UPHE on letter to U.S. Transportation Secretary Pete Buttigieg opposing Uinta Basin Railway

Increasing fossil fuel extraction contradicts the Biden Administration’s climate goals.

UPHE joined 149 other environmental groups in sending a letter to the U.S. Transportation Secretary, Pete Buttigieg, to pull the plug on the Uinta Basin Railway. 

The railway would be a regional air pollution nightmare, a climate disaster, and an unnecessary risk for accidents that could leak oil into the Colorado River, of which 40 million people depend on as their primary water supply. 

Since the East Palestine train derailment in Ohio occurred, showering that town with toxic vinyl chloride and dioxins, two other train derailments have occurred. The only reason they weren’t calamities is that they weren’t carrying such hazardous chemicals. We cannot risk a derailment of an oil train running along the Colorado River. It is shocking that it’s even being considered.

Train derailment risks aside, the railway’s purpose is to increase oil production in the Uinta Basin region of Utah. The Biden Administration ran on promises to address the climate crisis. Increasing oil production is moving in the opposite direction. 

One of the most frustrating parts of the railway proposal for environmentally-minded residents is the tax cuts to fund the polluting project. 

Click here for the Deseret News’ coverage.

Full letter below:

The Honorable Pete Buttigieg
U.S. Department of Transportation
1200 New Jersey Ave., SE Washington, DC 20590
Email: DOTExecSec@dot.gov

Re: Please Reject Funding Uinta Basin Oil Train with Tax-Exempt Private Activity Bonds

Dear Secretary Buttigieg,

On behalf of the more than 150 groups listed below, and our millions of members and supporters, we write to urge the Department of Transportation to reject the use of tax-exempt “private activity bonds” for the Uinta Basin Railway, a project intended to quadruple oil production in Utah’s Uinta Basin.
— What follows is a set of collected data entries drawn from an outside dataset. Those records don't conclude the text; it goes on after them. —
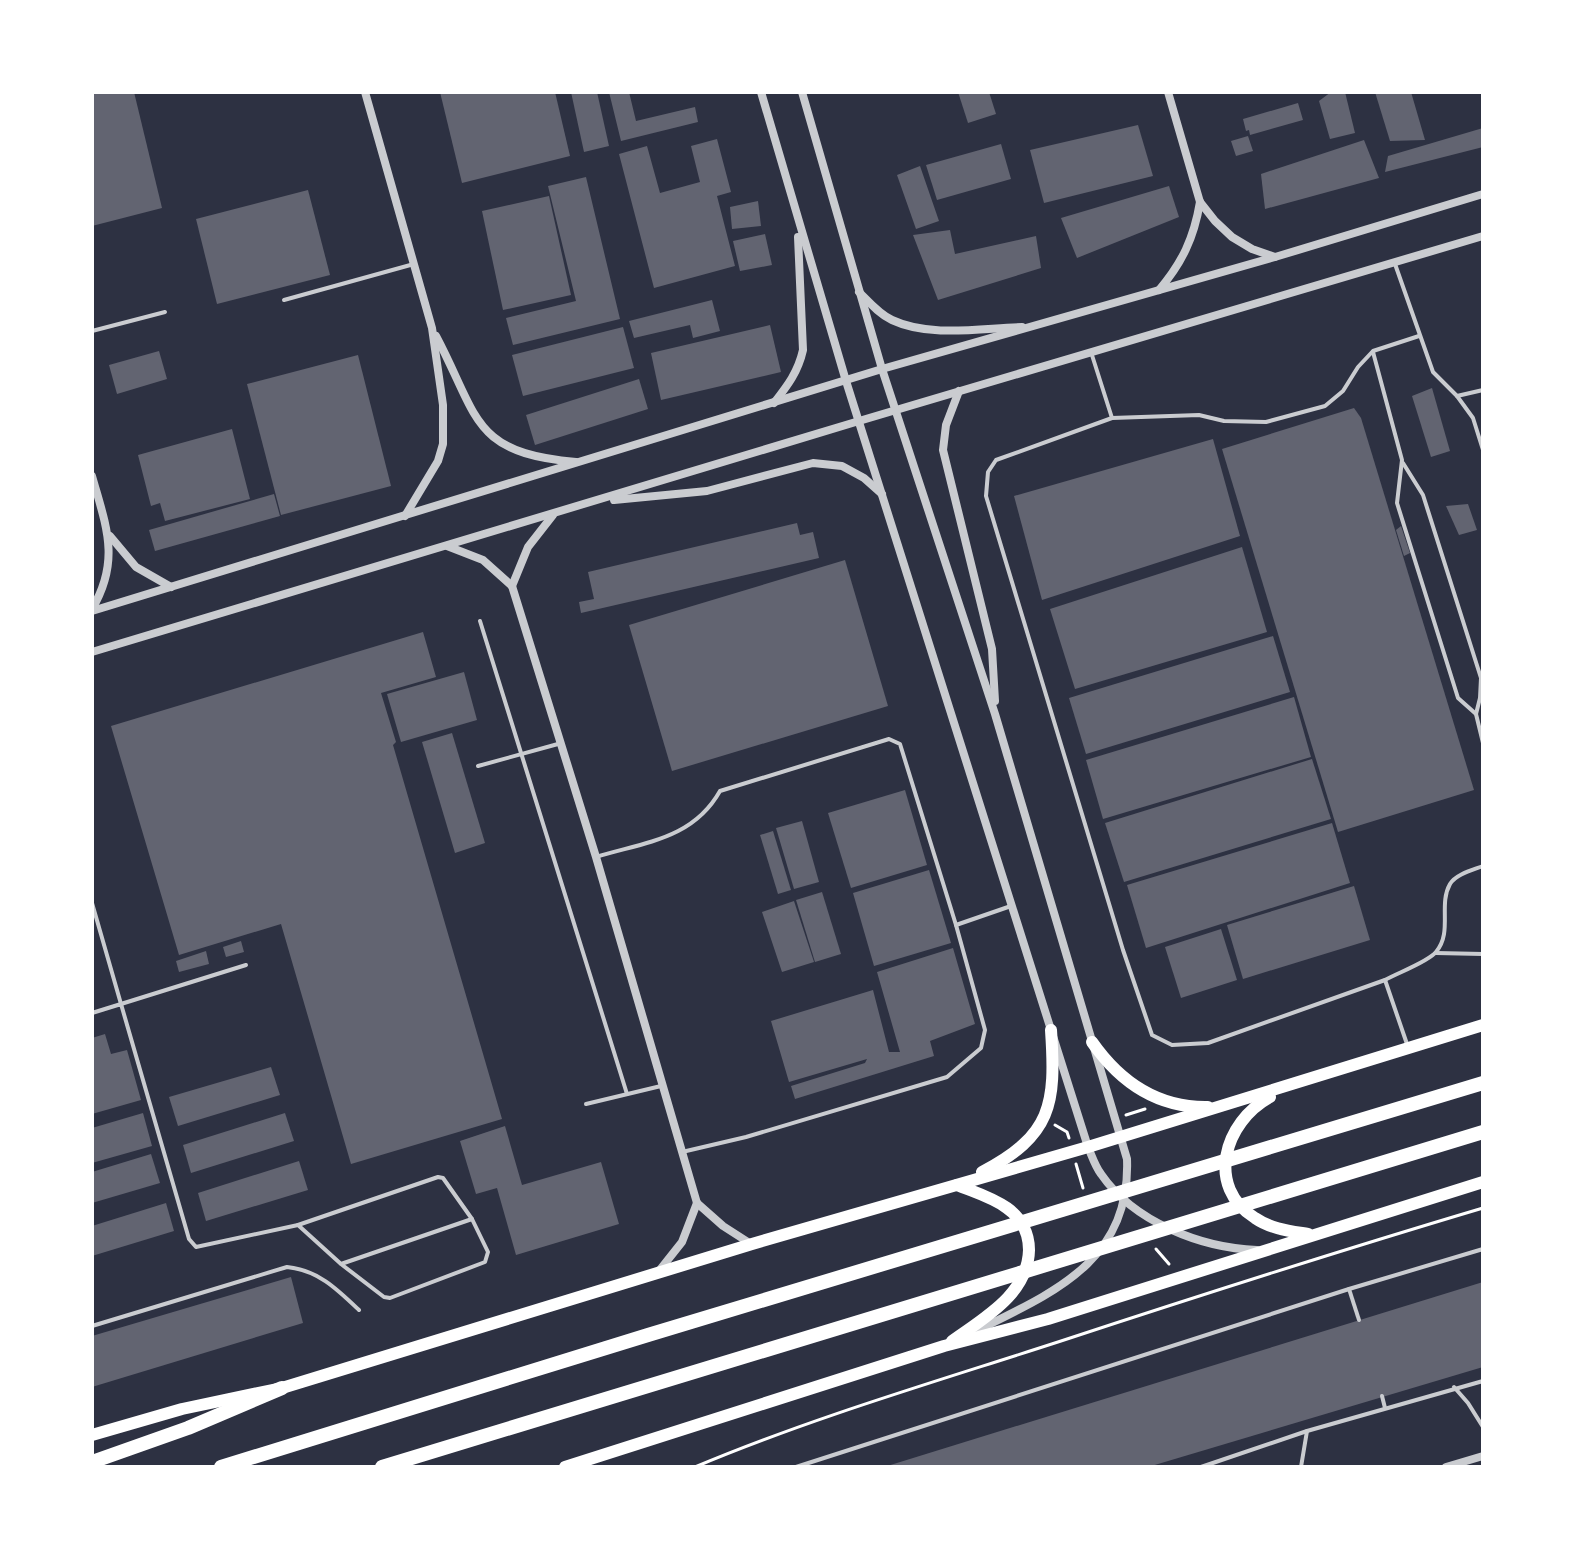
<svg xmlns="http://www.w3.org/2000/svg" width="1575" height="1559" font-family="Signika,sans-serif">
	<rect width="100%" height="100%" fill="#2d3142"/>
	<g fill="#626471">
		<path d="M92,92H134L162,208L92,226Z"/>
		<path d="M440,92H555L570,156L462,183Z"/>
		<path d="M571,92H597L609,146L584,152Z"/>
		<path d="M609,92H629L636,121L695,107L698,122L621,141Z"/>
		<path d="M958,92H989L996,114L968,123Z"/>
		<path d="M1331,92H1345L1355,133L1330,139L1319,101Z"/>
		<path d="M1375,92H1411L1425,140L1390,141Z"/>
		<path d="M1298,103L1303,120L1250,135L1249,130L1246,131L1243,119Z"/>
		<path d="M1138,125L1153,176L1044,203L1030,150Z"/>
		<path d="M1483,128V147L1385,172L1388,156Z"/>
		<path d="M1248,136L1253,151L1236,156L1231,141Z"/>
		<path d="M717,139L731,192L717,196L735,266L654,288L619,154L647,146L660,193L700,182L691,146Z"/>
		<path d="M1364,140L1379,178L1265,209L1261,174Z"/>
		<path d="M1001,144L1011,179L937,200L926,165Z"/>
		<path d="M920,166L939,221L916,229L897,175Z"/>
		<path d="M586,177L620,319L513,345L506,318L576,301L548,186Z"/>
		<path d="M1169,186L1179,217L1077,258L1061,218Z"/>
		<path d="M308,190L330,275L217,304L196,219Z"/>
		<path d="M549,196L571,295L503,310L482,211Z"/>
		<path d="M758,201L761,226L732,229L730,207Z"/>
		<path d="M950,230L955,254L1036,236L1041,268L938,300L913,235Z"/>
		<path d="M765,234L772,265L740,271L733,241Z"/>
		<path d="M712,300L720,331L693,338L690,325L634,338L629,321Z"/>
		<path d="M770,325L781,372L661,400L651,353Z"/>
		<path d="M623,327L634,368L523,396L512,355Z"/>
		<path d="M159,351L167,379L117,394L109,365Z"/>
		<path d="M358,355L391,486L281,515L247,384Z"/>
		<path d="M639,379L648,409L535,445L526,415Z"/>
		<path d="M1432,388L1450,451L1431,457L1412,396Z"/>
		<path d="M1354,408L1361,418L1474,790L1338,832L1222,449Z"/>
		<path d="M232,429L250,499L165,521L160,503L151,506L138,455Z"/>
		<path d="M1213,439L1240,536L1042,600L1014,496Z"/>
		<path d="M274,494L280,516L155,551L149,530Z"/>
		<path d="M1468,504L1477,530L1459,535L1446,506Z"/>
		<path d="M797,523L800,535L813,532L819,558L581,613L579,602L594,599L588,572Z"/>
		<path d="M1401,526L1410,553L1404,556L1396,530Z"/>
		<path d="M1242,547L1267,632L1075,689L1050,609Z"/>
		<path d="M845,560L888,706L672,771L629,625Z"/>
		<path d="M423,632L436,677L381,693L396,742L393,745L502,1119L351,1164L281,924L179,955L111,726Z"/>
		<path d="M1273,636L1290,692L1086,754L1069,698Z"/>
		<path d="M464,672L477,720L401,742L387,694Z"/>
		<path d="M1294,697L1311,757L1103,819L1086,760Z"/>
		<path d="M452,733L485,843L455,853L422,742Z"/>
		<path d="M1312,759L1331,819L1124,882L1105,823Z"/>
		<path d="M905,790L927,865L851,888L828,813Z"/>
		<path d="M802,821L819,882L794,889L776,828Z"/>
		<path d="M1332,823L1350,883L1146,948L1127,885Z"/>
		<path d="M773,831L791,890L778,894L760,835Z"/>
		<path d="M929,870L951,943L874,966L853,893Z"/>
		<path d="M1354,886L1370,940L1243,979L1227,925Z"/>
		<path d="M822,892L841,954L815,962L796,900Z"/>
		<path d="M794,901L814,962L782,972L762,912Z"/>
		<path d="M1221,929L1237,980L1181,998L1165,947Z"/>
		<path d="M241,941L244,952L226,957L223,947Z"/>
		<path d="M953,948L975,1024L930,1041L934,1056L795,1099L791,1086L865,1063L867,1059L789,1082L771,1021L873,990L889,1052H900L877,972Z"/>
		<path d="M206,951L209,964L179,972L176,961Z"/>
		<path d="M105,1034L111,1054L127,1050L141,1100L92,1114V1038Z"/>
		<path d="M271,1067L280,1095L178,1126L169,1097Z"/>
		<path d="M143,1113L152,1146L92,1163V1128Z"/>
		<path d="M285,1113L294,1141L191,1173L183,1145Z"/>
		<path d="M505,1126L522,1185L601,1162L619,1224L516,1255L497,1188L476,1194L460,1141Z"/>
		<path d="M151,1154L160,1183L92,1203V1172Z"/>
		<path d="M299,1161L308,1190L206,1221L198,1193Z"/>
		<path d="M166,1203L174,1231L92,1256V1226Z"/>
		<path d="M291,1277L303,1323L92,1387V1336Z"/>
		<path d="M1483,1282V1367L1148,1467H884Z"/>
	</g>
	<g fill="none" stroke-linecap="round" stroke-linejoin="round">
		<g stroke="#fff" stroke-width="3">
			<path d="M1126,1115L1145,1109"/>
			<path d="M1055,1125L1067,1132L1069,1138"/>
			<path d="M1076,1164L1083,1188"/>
			<path d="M1156,1249L1169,1264"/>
			<path d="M695,1467C814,1417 938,1381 1061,1341C1201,1295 1342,1250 1483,1208"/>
		</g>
		<g stroke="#caccd0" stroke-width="4">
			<path d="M1395,264L1433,372L1457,396L1473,418L1483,450"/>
			<path d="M284,300L414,264"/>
			<path d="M92,331L165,312"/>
			<path d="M1091,352L1112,418"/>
			<path d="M1373,352L1402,460L1397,503L1458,698L1476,714L1483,743"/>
			<path d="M1457,396L1483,390"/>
			<path d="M1403,463L1423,495L1481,678L1480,698L1476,714"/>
			<path d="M480,621L627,1094"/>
			<path d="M478,766L558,744"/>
			<path d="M596,857C645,842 693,839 720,791L889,739L900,744L956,925L985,1030L981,1048L947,1077L746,1137L682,1152"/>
			<path d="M92,903L121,1004L246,965"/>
			<path d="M956,925L1011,906"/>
			<path d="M1436,953L1483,954"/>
			<path d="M1385,980C1397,973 1428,962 1436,952C1453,932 1438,905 1450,884C1456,874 1473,870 1483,866"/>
			<path d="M92,1013L121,1004L189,1239L196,1247L298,1225L341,1264L384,1297L390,1298L485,1262L488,1252L472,1219L341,1264"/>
			<path d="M1408,1047L1385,980L1208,1043L1172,1045L1152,1035L1123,950L986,496L988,472L996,460L1112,418L1199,415L1224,421L1266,422L1325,406L1343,391L1358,367L1373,351L1419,336"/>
			<path d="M586,1104L661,1086"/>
			<path d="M298,1225L438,1177L443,1178L472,1219"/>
			<path d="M1349,1289L1359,1320"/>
			<path d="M92,1326L287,1267C318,1270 337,1289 359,1310"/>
			<path d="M1454,1387L1468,1403L1483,1427"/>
			<path d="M1382,1396L1385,1408"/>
			<path d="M796,1467L1349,1289L1483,1249"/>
			<path d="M1201,1467L1307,1431L1483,1381"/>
			<path d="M1301,1467L1307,1431"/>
		</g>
		<g stroke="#caccd0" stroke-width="8">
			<path d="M365,92L432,328L443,405V444L438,461L405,516"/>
			<path d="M761,92L846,381L1088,1147C1092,1156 1095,1166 1101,1174C1134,1222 1201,1248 1257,1250"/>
			<path d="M802,92L882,369L995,714L1127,1159C1131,1262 1052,1293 974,1332"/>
			<path d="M1168,92L1200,202L1215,221L1232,237L1252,249L1275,257"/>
			<path d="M1159,290C1182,263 1194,238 1200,202"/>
			<path d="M859,292C869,302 879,314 892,320C930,338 982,328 1022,327"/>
			<path d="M436,336C479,417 471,453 576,462"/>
			<path d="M959,391L946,425L943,450L992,649L995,701"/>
			<path d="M774,403C788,385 798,372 803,350L798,237"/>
			<path d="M92,476C106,526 121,560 92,609"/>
			<path d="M614,500L707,491L813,463L842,466L864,478L882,494"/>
			<path d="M110,536L136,567L171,587"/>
			<path d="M447,546L483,560L512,586L596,857L697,1203L723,1226L751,1244"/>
			<path d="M512,586L528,547L553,515"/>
			<path d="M92,611L882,369L1275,257L1483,194"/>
			<path d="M92,652L859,421L1483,236"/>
			<path d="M659,1271L682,1242L697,1203"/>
			<path d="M1446,1467L1483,1456"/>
		</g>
		<g stroke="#fff" stroke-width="12">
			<path d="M1092,1042C1120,1082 1158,1108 1208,1107"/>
			<path d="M1270,1097C1224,1122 1205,1187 1255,1218C1271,1229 1290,1231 1308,1234"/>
			<path d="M982,1172C1052,1135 1056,1105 1051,1030"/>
			<path d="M952,1341C984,1318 1028,1294 1029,1250C1029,1233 1021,1218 1007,1208C992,1197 974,1192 957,1185"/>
			<path d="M92,1435L182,1409L282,1388L752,1244L1088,1147L1483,1025"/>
			<path d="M565,1467L944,1346L1048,1319L1483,1182"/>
		</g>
		<g stroke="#fff" stroke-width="14">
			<path d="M92,1462L188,1428L282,1388"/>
			<path d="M221,1467L648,1335L1483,1083"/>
			<path d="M382,1467L1483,1132"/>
		</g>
	</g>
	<rect width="1575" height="1559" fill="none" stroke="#ffffff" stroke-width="188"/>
</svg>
Supporting this project will directly undermine President Biden’s priority of addressing the climate crisis, and harm communities through which these oil trains will travel and where this oil will be refined.

A federal agency review concluded the proposed new Railway would add up to 87 million gallons of waxy crude per week to the interstate rail system, oil that would not be drilled but for the ability to ship it via the Railway. The oil production and combustion the Railway would create would cause up to an additional 56 million tons of carbon pollution a year – more than the nation’s three dirtiest coal plants combined.

Oil would be transported via as many as 180,000 loaded rail cars per year from the Uinta Basin to the mainline of the Union Pacific where it would travel east adjacent to the Colorado River – the source of water for 40 million people – for more than 100 miles, then through Denver, Colorado, and on to Gulf Coast and Cancer Alley refineries, where communities are already over-burdened with toxic emissions from existing facilities.

Federal analyses predict that if this new railway is built train derailments will more than double to roughly three per year between Kyune, Utah and Denver, Colorado. About once a year, according to federal projections, a fully loaded oil train will derail along the route; and roughly once every four years, that derailment would result in an oil spill.

As the recent, disastrous train derailment and chemical spill in East Palestine, Ohio shows, rail transportation of hazardous materials threatens communities, air, and water along the way. The Department of Transportation should not facilitate a massive increase in the transport of hazardous waxy crude oil on the rail system, thereby increasing the risk of another catastrophic derailment.

In one of his first actions in office, President Biden issued Executive Order 14,008 which directed all departments to “combat the climate crisis, to implement a government-wide approach that reduces climate pollution in every sector of the economy … [and] delivers environmental justice.” The Uinta Basin Railway – which will dramatically worsen climate pollution, increase hazardous air pollutants in environmental justice communities on the Gulf Coast, and threaten lands and waters with oil spills from derailments – conflicts with these priority goals.

Private activity bonds can be an important tool for enabling the construction of infrastructure projects that benefit the traveling public, some of which will even reduce climate pollution. The vast majority of projects DOT has approved for such bonding do just that by supporting mass transit, building safer bridges, improving highways, or building rail links that reduce vehicle miles traveled. The Uinta Basin Railway will do none of these things. Expending the DOT’s limited funds for private activity bonding authority on this oil train would also reduce the amount available for other, more worthy projects.

The Railway’s financial backers assert that authorizing the Railway to issue up to $2 billion in tax-exempt private activity bonds would amount to up to an $80 million per year subsidy to the company. This will be a good deal for the oil industry, but a bad deal for the climate, for environmental justice communities, clean air and water, and U.S. taxpayers.